Mayor Ed Murray seemed open to an NHL-first option in interviews with Chris Daniels and Geoff Baker, but it will take a significant effort by NHL investors to pull it off.

Edited by Tiffany Villigan

Not an empty net, but a slightly open window
Not an empty net, but a slightly open window
Anne-Marie Sorvin-USA TODAY Sports

A couple of months ago, reflecting my growing infatuation with another sport, I opined that skyrocketing franchise values in the NHL should make a "hockey first" arena scenario more palatable to the powers that be.

Well, one of those powers currently be Seattle Mayor Ed Murray, who seemed to crack open a window to that possibility, even in the midst of concern over a closed door to an NBA franchise. He did so in separate articles by Geoff Baker and Chris Daniels. In the Baker article, he sounds slightly negative. In the Daniels piece, he sounds a little more positive. Surprise, surprise.

From Baker's article...

Murray says NHL commissioner Bettman asked him about modifying the MOU to allow for a hockey team to come first.

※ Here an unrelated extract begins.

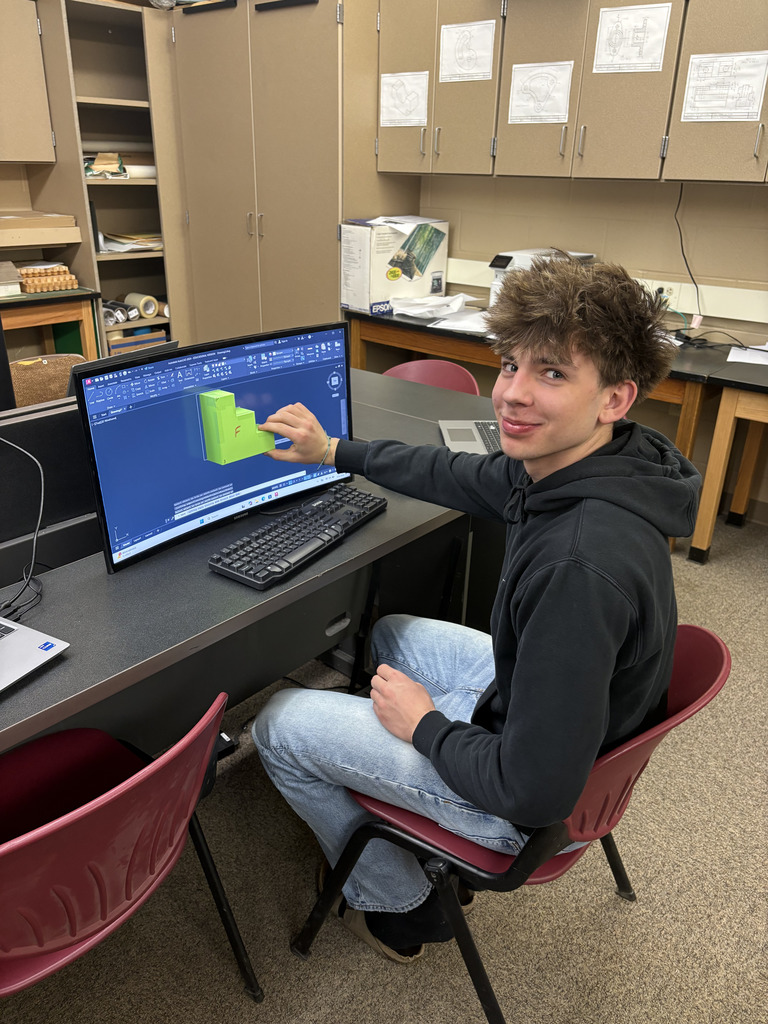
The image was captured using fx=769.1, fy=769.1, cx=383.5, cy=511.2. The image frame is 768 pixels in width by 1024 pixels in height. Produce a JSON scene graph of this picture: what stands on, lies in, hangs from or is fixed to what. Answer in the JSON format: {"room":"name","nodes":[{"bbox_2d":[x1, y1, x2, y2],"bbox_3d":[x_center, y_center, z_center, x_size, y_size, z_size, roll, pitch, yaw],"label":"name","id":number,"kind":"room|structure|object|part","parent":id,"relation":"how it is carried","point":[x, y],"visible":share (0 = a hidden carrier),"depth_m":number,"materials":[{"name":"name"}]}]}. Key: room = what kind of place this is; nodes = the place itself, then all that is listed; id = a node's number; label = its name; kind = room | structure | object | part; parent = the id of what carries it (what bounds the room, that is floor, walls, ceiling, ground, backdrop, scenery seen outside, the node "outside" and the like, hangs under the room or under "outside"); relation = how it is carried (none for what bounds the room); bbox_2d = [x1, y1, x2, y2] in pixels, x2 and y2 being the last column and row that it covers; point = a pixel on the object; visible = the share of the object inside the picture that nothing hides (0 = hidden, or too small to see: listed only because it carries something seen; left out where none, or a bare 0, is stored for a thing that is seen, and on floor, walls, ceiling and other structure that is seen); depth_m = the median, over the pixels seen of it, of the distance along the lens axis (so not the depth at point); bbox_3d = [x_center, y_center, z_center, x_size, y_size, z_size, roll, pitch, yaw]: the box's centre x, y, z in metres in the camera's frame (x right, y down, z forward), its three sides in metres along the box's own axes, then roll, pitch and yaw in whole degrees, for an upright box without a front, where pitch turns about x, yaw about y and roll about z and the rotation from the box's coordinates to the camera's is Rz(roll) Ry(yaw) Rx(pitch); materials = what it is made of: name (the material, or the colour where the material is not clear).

"My pushback is always that I don't see that unless there is a financial model that's beneficial,'' Murray said.

From Daniels' article...

That leads to an inevitable question. Would Murray support legislation that would alter the MOU for an NHL-first scenario?

"I think that we would have to see a potential financial model proposition penciled out," said Murray, who noted that nothing had been submitted to his office.


Neither of those statements sound all that exciting for NHL-first prospects until you consider the kind of statements that our public officials usually make on the issue.

Every NHL-related statement from any Seattle official that I can recall has been something like "We must have an NBA franchise for this to pencil out" or "An NHL franchise on its own will not make this arena feasible" or "The NHL is just too big of a risk on its own."

By saying "We would have to see a potential financial model proposition penciled out," the mayor was expressing ... gasp ... openness to the idea that it COULD be feasible. He was leaving the door ever so slightly ajar. To my knowledge, he is the first city official to do so publicly. I can only hope that more will follow.


The Green Bay Packers left a door cracked open late in the fourth quarter last Sunday and the Seattle Seahawks kicked it off the hinges and beat them over the head with it for the rest of the game. That's how they got into the Super Bowl.

And that is the kind of herculean effort that Victor Coleman and his team will have to bring to convince Hansen and the local electeds to modify the MOU. Instead of onside kicks, Hail Mary two-pointers, and ballsy bombs, Team Coleman will have to shock and awe with lots of determination and even more money.


The Coleman group will have to show Hansen somewhere between one and $390 million dollars to make the option interesting to him. They may even have to buy him out completely if things go truly south with the NBA. Don't ever forget that he's put in a ton of effort and money in the purchase of land and in guiding the MOU to its current state.

It will cost somewhere between one and $120 million dollars to pique the interest of the city and will cost somewhere between one and $80 million dollars to get the county on board.

Only Hansen and the pertinent council members know how far the needle will have to move, but make no mistake: it will be a significant distance.

Come on, Victor. Kick that door off the hinges.